What’s considered ideal has become severer over the years also. In the report, the scientists used “the most restrictive and recent” cutoffs from government agencies and scientific societies, which drove down the occurrence of metabolic health.
“These are the suitable levels for the description of ‘normal’ for each factor,” said Dr. Rosemary Ku. He is a dual board-certified physician and founder of the digital health nonprofit Cure Chronic Disease.
“One of the leading changes now was the blood pressure threshold. The normal for metabolic syndrome was 130/85. But in this research, they deliberated 120/80 to be ideal,” she said. “It’s not that we use strict strategies to label individuals with ailments that they don’t even have. We want them to understand what their health hazards are,” Kumar added.
Interestingly, the inclusion of waist circumference made a relatively large impact on the findings, bringing the portion of people with optimal metabolic health from 17.6 percent to 12.2 percent.
While the researchers determined the waist circumference of each participant using a consistent method, there’s no standardization for how doctors should measure their patients’ waists, Ku says. Nevertheless, a big waist circumference is a significant factor to note when to evaluate a patient, Kumar says.
“Waist circumference can be measured as a substitute marker for somebody’s metabolic health. It suggests that there is visceral fat present in the body. It is a dangerous type of fat which gathers around different organs of the body. And it increases a person’s risk for various disorders like heart disease and heart attacks,” she explained.
How to improve your metabolic health?
Poor metabolic health indicates you have a greater chance of developing different diseases. For example diabetes, heart disease, or stroke.
You can understand your risks by receiving your annual physical. “Question your physician about whether or not it would be suitable to be screened for chronic infection risk,” Ku said. “They can simply order a lab screening which looks at factors, like your blood sugar and cholesterol.”
Lifestyle and diet changes can also help develop your metabolic health. Ku, Nazareth, and Kumar highlight the importance of eating a healthy diet rich in vegetables, maintaining a healthy weight, quitting smoking, and exercising regularly.

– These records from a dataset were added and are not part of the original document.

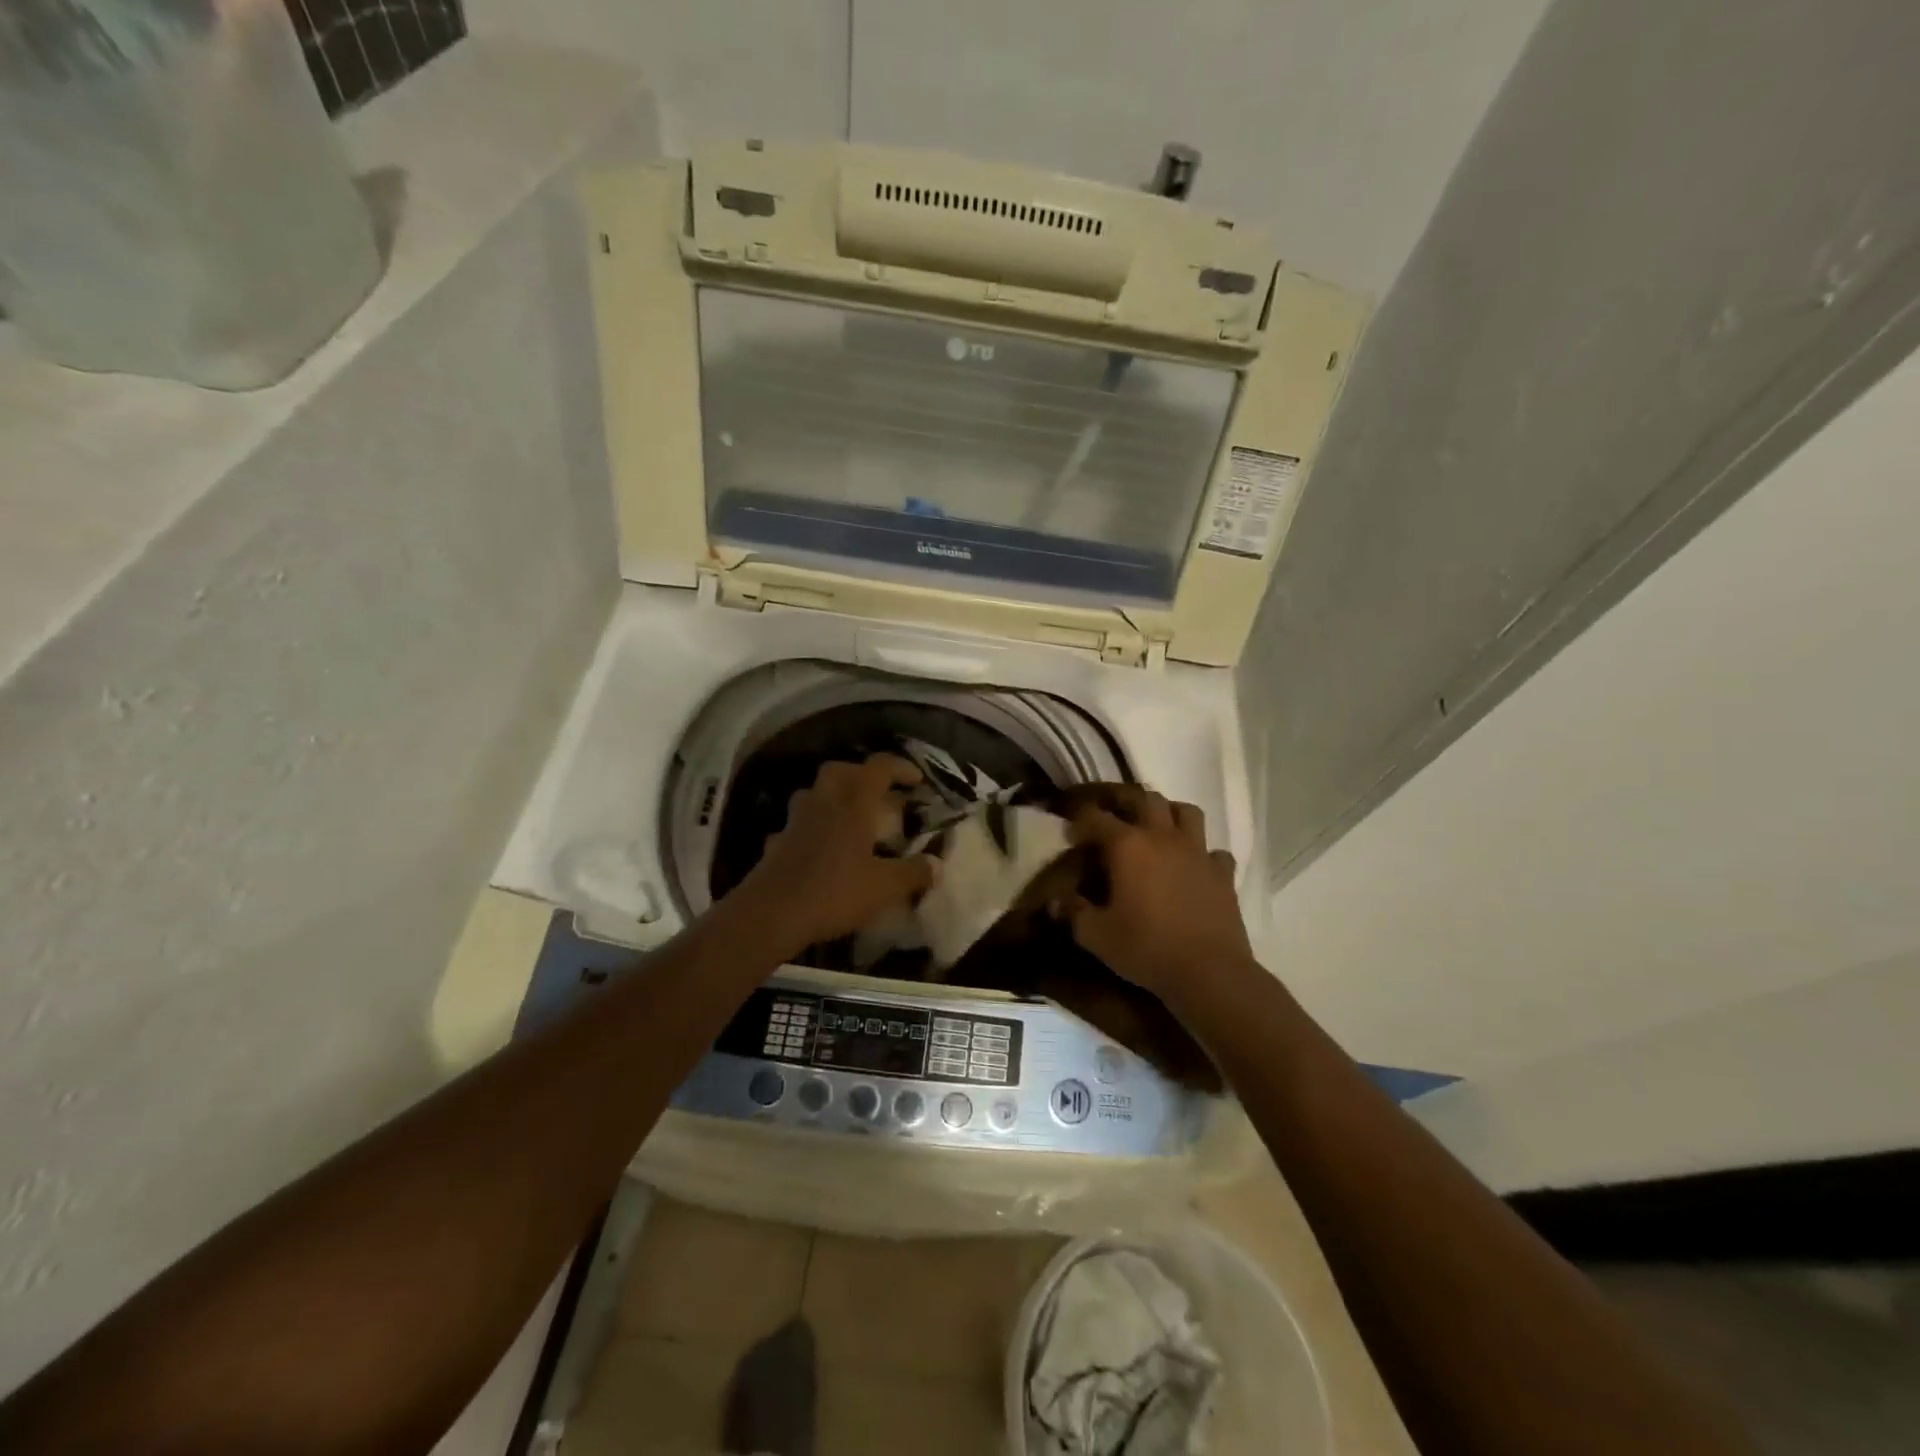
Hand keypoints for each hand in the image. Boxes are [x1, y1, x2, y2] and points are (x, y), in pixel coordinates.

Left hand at [735, 755, 935, 953]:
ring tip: (852, 817)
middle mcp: (824, 801)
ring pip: (817, 793)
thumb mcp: (884, 887)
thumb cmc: (834, 891)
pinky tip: (822, 847)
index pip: (879, 767)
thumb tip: (936, 864)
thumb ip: (913, 873)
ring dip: (835, 797)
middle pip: (842, 771)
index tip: (917, 781)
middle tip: (881, 795)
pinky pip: (799, 824)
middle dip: (864, 776)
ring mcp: (796, 819)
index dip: (901, 768)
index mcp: (854, 802)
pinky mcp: (778, 840)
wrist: (771, 913)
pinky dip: (813, 828)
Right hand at [1054, 788, 1253, 998]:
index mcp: (1127, 846)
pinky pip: (1214, 851)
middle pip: (1144, 798)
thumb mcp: (1096, 935)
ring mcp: (1197, 852)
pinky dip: (1203, 853)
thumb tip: (1055, 901)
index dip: (1078, 816)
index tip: (1067, 825)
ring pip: (1185, 811)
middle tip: (1109, 808)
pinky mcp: (1222, 873)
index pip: (1095, 817)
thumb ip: (1073, 912)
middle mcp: (1163, 837)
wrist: (1210, 972)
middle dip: (1123, 798)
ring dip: (1168, 812)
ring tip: (1156, 825)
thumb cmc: (1147, 948)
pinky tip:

These lifestyles not only improve your metabolic health but also deliver many other benefits for the mind and body. “Sleep hygiene should also be combined into improving your metabolic health. It has taken a success in our current society with technology and what often senses like a 24-hour workday for people,” Kumar said.
“All those operations concentrated on increasing the physical activity of the individual. Reducing saturated fats and reducing sugar intake in the diet shouldn’t just be directed at people with a weight problem, but to all people. We must understand that even if you do not have a heavyweight, you might have a metabolism problem,” she said.
Excess weight will surely affect your body, even if the harm is not obvious now, the research authors say. And normal-weight persons should not consider themselves metabolically healthy without testing their blood pressure, cholesterol, and glucose levels.
Shifting public health processes to target everybody (not just obese) is also important in helping improve the optimal metabolic health rate throughout the country, Kumar adds.